Why You'll Love This
Two people agree to keep it purely physical — then spend 330 pages proving that's impossible.
- Great if you want: emotionally messy romance where rules exist to be broken
- The experience: fast, compulsive, and gutting — especially the alternating timelines
- The writing: Hoover structures the reveal slowly, using spare past chapters as slow-drip dread
- Skip if: you want complex prose — the writing serves the gut-punch, not the craft
About This Book
Some agreements look simple on paper. Tate Collins and Miles Archer know exactly what they're doing—no past, no future, just the present tense of two people drawn to each other. The rules are clean. The feelings are not. What starts as a controlled arrangement quietly becomes something neither of them can manage, because emotional walls built high enough always have a reason behind them, and Miles's reason changes everything.

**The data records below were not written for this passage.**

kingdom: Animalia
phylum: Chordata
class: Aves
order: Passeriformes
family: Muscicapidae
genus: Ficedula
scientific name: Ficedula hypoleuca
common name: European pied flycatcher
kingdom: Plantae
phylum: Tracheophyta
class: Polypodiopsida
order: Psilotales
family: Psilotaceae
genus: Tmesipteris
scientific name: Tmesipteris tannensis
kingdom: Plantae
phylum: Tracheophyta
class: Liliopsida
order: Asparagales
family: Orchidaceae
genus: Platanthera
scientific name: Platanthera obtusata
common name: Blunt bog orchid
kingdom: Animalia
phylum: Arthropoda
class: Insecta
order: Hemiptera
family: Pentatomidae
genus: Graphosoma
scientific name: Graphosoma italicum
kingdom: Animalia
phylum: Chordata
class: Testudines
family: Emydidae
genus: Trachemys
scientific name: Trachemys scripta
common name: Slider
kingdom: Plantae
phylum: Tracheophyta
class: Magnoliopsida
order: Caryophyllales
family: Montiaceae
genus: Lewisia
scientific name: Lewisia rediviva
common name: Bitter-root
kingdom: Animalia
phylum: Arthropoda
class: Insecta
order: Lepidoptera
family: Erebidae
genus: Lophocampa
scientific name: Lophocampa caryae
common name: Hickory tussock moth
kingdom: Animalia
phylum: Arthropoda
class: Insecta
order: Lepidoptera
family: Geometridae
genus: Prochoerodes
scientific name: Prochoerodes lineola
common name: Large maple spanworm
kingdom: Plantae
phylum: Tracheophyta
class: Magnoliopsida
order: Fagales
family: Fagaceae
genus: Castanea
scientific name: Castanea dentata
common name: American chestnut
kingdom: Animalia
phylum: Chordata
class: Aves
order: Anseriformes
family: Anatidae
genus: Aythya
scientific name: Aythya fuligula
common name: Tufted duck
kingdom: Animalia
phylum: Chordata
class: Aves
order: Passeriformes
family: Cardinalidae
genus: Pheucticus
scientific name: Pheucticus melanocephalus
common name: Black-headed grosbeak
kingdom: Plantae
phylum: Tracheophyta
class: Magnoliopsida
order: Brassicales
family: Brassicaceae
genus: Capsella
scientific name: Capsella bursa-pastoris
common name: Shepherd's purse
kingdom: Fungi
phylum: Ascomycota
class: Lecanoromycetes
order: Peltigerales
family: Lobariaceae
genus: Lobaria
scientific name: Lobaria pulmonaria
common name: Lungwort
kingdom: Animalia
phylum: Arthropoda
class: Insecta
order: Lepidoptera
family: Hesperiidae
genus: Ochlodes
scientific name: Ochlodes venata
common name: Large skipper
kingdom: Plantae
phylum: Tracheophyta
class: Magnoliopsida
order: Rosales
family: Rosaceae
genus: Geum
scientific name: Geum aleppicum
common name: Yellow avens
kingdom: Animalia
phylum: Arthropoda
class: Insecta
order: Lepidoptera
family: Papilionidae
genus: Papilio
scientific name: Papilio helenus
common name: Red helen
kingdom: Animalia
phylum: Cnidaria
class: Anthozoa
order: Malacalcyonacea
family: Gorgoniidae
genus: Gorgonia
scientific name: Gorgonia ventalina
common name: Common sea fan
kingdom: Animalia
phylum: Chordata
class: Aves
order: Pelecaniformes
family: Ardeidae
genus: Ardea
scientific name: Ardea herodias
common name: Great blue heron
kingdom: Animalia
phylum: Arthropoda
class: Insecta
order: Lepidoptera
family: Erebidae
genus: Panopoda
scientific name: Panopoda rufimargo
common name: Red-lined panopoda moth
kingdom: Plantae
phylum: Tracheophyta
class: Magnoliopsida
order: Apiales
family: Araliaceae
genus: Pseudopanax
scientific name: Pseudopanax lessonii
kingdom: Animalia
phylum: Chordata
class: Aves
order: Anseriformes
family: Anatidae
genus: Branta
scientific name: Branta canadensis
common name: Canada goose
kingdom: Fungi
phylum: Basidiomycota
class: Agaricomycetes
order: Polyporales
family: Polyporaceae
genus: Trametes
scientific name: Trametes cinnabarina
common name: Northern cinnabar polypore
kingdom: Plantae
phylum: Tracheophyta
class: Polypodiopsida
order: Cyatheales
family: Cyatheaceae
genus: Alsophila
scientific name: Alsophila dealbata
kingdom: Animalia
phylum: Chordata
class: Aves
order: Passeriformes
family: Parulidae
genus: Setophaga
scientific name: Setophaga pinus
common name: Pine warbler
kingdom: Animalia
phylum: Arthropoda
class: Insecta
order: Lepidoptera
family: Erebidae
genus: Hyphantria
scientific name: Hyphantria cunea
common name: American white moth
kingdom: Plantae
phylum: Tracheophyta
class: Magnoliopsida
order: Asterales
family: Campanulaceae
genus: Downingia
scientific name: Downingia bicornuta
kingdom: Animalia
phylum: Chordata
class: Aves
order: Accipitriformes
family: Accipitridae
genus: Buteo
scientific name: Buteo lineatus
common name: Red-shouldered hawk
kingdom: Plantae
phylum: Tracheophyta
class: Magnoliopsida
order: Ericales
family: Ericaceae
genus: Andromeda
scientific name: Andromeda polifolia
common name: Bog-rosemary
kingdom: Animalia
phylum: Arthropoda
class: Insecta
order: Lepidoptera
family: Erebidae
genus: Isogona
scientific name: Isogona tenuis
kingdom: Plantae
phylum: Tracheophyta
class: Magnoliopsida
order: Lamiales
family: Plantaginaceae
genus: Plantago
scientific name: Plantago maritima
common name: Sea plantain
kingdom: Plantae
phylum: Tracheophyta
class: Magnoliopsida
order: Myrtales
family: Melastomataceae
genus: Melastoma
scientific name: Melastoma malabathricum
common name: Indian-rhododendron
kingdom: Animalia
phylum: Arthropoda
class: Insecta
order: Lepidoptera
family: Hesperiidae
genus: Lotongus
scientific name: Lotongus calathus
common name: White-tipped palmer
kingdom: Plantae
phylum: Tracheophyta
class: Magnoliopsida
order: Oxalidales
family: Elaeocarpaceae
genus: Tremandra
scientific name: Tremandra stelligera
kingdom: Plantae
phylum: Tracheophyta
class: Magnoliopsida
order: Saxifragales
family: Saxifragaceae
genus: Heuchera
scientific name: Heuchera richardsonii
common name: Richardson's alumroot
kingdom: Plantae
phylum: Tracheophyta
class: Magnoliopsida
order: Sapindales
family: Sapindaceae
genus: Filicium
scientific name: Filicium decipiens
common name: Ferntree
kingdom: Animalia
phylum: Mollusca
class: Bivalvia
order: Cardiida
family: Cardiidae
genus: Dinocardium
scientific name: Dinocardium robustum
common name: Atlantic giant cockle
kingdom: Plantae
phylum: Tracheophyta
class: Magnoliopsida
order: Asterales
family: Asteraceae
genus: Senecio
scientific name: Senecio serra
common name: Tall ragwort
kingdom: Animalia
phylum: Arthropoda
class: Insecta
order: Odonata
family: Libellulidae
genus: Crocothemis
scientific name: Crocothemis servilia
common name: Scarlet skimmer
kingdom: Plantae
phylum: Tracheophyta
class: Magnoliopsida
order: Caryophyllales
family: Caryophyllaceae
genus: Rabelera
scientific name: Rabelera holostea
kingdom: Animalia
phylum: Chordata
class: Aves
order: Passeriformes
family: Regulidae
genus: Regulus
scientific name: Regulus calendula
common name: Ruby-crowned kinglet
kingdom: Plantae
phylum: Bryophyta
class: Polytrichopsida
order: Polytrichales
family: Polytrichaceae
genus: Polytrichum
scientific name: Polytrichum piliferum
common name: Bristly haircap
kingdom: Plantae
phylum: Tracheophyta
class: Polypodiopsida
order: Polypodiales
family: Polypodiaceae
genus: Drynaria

This is a story about what people ask for when they're afraid of what they actually need.
Colleen Hoover structures the novel across two timelines—present chapters in Tate's voice, past chapters in Miles's—and the contrast between them does the heavy lifting that most romance novels leave to dialogue. The past slowly illuminates why the present hurts so much, and Hoover paces that reveal with real discipline. Her prose is spare and direct, which makes the emotional sucker punches land harder than florid writing ever could. The result is a book that feels immediate and intimate, where the architecture of the story is part of the feeling itself.